MATERIAL TO PROCESS START

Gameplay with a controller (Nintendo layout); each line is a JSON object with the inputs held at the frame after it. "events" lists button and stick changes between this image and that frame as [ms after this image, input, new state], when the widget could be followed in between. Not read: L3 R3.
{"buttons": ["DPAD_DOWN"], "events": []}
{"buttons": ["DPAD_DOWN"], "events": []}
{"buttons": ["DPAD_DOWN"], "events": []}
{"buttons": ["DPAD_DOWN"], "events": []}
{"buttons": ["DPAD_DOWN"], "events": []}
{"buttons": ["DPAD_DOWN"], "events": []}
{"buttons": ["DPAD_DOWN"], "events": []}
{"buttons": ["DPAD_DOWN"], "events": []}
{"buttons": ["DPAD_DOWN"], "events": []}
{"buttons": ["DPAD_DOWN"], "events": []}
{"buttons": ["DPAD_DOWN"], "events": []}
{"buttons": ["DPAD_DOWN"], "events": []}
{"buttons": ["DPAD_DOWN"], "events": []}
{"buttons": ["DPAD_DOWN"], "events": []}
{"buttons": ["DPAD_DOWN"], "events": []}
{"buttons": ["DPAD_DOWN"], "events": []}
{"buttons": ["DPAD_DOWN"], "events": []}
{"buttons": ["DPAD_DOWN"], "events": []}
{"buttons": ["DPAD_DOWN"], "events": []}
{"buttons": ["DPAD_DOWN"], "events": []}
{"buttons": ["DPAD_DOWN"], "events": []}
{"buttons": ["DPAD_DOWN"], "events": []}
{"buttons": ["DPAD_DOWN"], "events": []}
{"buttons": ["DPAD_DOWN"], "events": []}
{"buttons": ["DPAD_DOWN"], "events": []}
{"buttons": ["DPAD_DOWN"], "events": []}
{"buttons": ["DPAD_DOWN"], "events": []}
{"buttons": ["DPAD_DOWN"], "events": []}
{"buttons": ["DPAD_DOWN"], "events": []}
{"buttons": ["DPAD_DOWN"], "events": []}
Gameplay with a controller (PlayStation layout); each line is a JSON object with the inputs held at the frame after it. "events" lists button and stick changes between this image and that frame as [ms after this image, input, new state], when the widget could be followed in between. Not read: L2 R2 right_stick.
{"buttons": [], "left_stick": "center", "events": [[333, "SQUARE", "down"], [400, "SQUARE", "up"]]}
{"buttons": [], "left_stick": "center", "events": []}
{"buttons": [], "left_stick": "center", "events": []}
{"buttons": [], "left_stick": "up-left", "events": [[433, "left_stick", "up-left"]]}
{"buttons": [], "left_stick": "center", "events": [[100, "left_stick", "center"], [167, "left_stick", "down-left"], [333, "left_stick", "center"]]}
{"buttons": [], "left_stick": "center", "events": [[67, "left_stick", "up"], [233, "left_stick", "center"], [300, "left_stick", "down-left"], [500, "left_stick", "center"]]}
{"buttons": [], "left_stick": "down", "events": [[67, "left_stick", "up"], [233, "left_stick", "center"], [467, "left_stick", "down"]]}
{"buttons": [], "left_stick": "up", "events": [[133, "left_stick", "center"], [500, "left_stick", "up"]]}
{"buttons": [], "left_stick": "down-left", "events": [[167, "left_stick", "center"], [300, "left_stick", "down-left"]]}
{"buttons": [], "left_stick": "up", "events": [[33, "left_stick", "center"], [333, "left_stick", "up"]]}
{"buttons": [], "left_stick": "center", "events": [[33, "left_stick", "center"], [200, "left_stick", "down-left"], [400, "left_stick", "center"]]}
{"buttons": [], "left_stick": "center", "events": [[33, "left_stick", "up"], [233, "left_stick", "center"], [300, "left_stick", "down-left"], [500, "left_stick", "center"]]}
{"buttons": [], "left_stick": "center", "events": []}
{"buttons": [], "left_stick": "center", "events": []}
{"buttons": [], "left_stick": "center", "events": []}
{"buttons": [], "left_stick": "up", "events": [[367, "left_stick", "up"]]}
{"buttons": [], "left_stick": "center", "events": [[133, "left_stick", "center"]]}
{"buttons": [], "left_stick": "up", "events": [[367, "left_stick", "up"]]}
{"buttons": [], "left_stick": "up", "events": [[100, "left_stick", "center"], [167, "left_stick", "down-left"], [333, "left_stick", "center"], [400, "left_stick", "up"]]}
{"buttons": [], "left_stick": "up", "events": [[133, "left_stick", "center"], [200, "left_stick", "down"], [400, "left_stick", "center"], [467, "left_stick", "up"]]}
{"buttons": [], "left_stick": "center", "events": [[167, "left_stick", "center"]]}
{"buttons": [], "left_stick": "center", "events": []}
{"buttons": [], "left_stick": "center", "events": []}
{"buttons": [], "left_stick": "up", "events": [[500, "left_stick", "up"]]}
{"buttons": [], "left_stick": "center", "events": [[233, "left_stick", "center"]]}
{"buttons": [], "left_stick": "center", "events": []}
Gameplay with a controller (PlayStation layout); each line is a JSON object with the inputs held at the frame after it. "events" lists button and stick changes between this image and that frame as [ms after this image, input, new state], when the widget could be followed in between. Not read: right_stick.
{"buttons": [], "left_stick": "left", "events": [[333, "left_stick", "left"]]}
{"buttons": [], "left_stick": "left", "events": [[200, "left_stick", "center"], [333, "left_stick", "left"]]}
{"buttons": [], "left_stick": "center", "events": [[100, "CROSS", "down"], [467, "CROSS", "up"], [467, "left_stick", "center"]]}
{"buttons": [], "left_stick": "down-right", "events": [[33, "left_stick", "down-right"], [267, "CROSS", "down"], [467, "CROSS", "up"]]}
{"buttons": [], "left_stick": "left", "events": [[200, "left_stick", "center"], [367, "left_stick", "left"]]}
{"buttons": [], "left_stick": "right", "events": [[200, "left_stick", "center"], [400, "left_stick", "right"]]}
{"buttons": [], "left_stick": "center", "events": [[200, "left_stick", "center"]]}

MATERIAL TO PROCESS END

- **ASSIGNMENT**
Could you reproduce the data above exactly as given?

- **RESPONSE BELOW**
Gameplay with a controller (Nintendo layout); each line is a JSON object with the inputs held at the frame after it. "events" lists button and stick changes between this image and that frame as [ms after this image, input, new state], when the widget could be followed in between. Not read: L3 R3.
{"buttons": ["DPAD_DOWN"], "events": []}
{"buttons": ["DPAD_DOWN"], "events": []}
{"buttons": ["DPAD_DOWN"], "events": []}
{"buttons": ["DPAD_DOWN"], "events": []}
{"buttons": ["DPAD_DOWN"], "events": []}
{"buttons": ["DPAD_DOWN"], "events": []}
{"buttons": ["DPAD_DOWN"], "events": []}
{"buttons": ["DPAD_DOWN"], "events": []}
{"buttons": ["DPAD_DOWN"], "events": []}
{"buttons": ["DPAD_DOWN"], "events": []}
{"buttons": ["DPAD_DOWN"], "events": []}
{"buttons": ["DPAD_DOWN"], "events": []}
{"buttons": ["DPAD_DOWN"], "events": []}
{"buttons": ["DPAD_DOWN"], "events": []}
{"buttons": ["DPAD_DOWN"], "events": []}
{"buttons": ["DPAD_DOWN"], "events": []}
{"buttons": ["DPAD_DOWN"], "events": []}
{"buttons": ["DPAD_DOWN"], "events": []}
{"buttons": ["DPAD_DOWN"], "events": []}
{"buttons": ["DPAD_DOWN"], "events": []}
{"buttons": ["DPAD_DOWN"], "events": []}
{"buttons": ["DPAD_DOWN"], "events": []}
{"buttons": ["DPAD_DOWN"], "events": []}
{"buttons": ["DPAD_DOWN"], "events": []}
{"buttons": ["DPAD_DOWN"], "events": []}
{"buttons": ["DPAD_DOWN"], "events": []}
{"buttons": ["DPAD_DOWN"], "events": []}
{"buttons": ["DPAD_DOWN"], "events": []}
{"buttons": ["DPAD_DOWN"], "events": []}
{"buttons": ["DPAD_DOWN"], "events": []}
Gameplay with a controller (PlayStation layout); each line is a JSON object with the inputs held at the frame after it. "events" lists button and stick changes between this image and that frame as [ms after this image, input, new state], when the widget could be followed in between. Not read: L2 R2 right_stick.
{"buttons": [], "left_stick": "center", "events": [[333, "SQUARE", "down"], [400, "SQUARE", "up"]]}
{"buttons": [], "left_stick": "center", "events": []}
{"buttons": [], "left_stick": "center", "events": []}
{"buttons": [], "left_stick": "up-left", "events": [[433, "left_stick", "up-left"]]}
{"buttons": [], "left_stick": "center", "events": [[100, "left_stick", "center"], [167, "left_stick", "down-left"], [333, "left_stick", "center"]]}
{"buttons": [], "left_stick": "center", "events": [[67, "left_stick", "up"], [233, "left_stick", "center"], [300, "left_stick", "down-left"], [500, "left_stick", "center"]]}
{"buttons": [], "left_stick": "down", "events": [[67, "left_stick", "up"], [233, "left_stick", "center"], [467, "left_stick", "down"]]}
{"buttons": [], "left_stick": "up", "events": [[133, "left_stick", "center"], [500, "left_stick", "up"]]}
{"buttons": [], "left_stick": "down-left", "events": [[167, "left_stick", "center"], [300, "left_stick", "down-left"]]}
{"buttons": [], "left_stick": "up", "events": [[33, "left_stick", "center"], [333, "left_stick", "up"]]}
{"buttons": [], "left_stick": "center", "events": [[33, "left_stick", "center"], [200, "left_stick", "down-left"], [400, "left_stick", "center"]]}
{"buttons": [], "left_stick": "center", "events": [[33, "left_stick", "up"], [233, "left_stick", "center"], [300, "left_stick", "down-left"], [500, "left_stick", "center"]]}
{"buttons": [], "left_stick": "center", "events": []}
{"buttons": [], "left_stick": "center", "events": []}
{"buttons": [], "left_stick": "center", "events": []}
{"buttons": [], "left_stick": "up", "events": [[367, "left_stick", "up"]]}
{"buttons": [], "left_stick": "center", "events": [[133, "left_stick", "center"]]}
{"buttons": [], "left_stick": "up", "events": [[367, "left_stick", "up"]]}
{"buttons": [], "left_stick": "up", "events": [[100, "left_stick", "center"], [167, "left_stick", "down-left"], [333, "left_stick", "center"], [400, "left_stick", "up"]]}
{"buttons": [], "left_stick": "up", "events": [[133, "left_stick", "center"], [200, "left_stick", "down"], [400, "left_stick", "center"], [467, "left_stick", "up"]]}
{"buttons": [], "left_stick": "center", "events": [[167, "left_stick", "center"]]}
{"buttons": [], "left_stick": "center", "events": []}
{"buttons": [], "left_stick": "center", "events": []}
{"buttons": [], "left_stick": "up", "events": [[500, "left_stick", "up"]]}
{"buttons": [], "left_stick": "center", "events": [[233, "left_stick", "center"]]}
{"buttons": [], "left_stick": "center", "events": []}
Gameplay with a controller (PlayStation layout); each line is a JSON object with the inputs held at the frame after it. "events" lists button and stick changes between this image and that frame as [ms after this image, input, new state], when the widget could be followed in between. Not read: right_stick.
{"buttons": [], "left_stick": "left", "events": [[333, "left_stick", "left"]]}
{"buttons": [], "left_stick": "left", "events": [[200, "left_stick", "center"], [333, "left_stick", "left"]]}
{"buttons": [], "left_stick": "center", "events": [[100, "CROSS", "down"], [467, "CROSS", "up"], [467, "left_stick", "center"]]}
{"buttons": [], "left_stick": "down-right", "events": [[33, "left_stick", "down-right"], [267, "CROSS", "down"], [467, "CROSS", "up"]]}
{"buttons": [], "left_stick": "left", "events": [[200, "left_stick", "center"], [367, "left_stick", "left"]]}
{"buttons": [], "left_stick": "right", "events": [[200, "left_stick", "center"], [400, "left_stick", "right"]]}
{"buttons": [], "left_stick": "center", "events": [[200, "left_stick", "center"]]}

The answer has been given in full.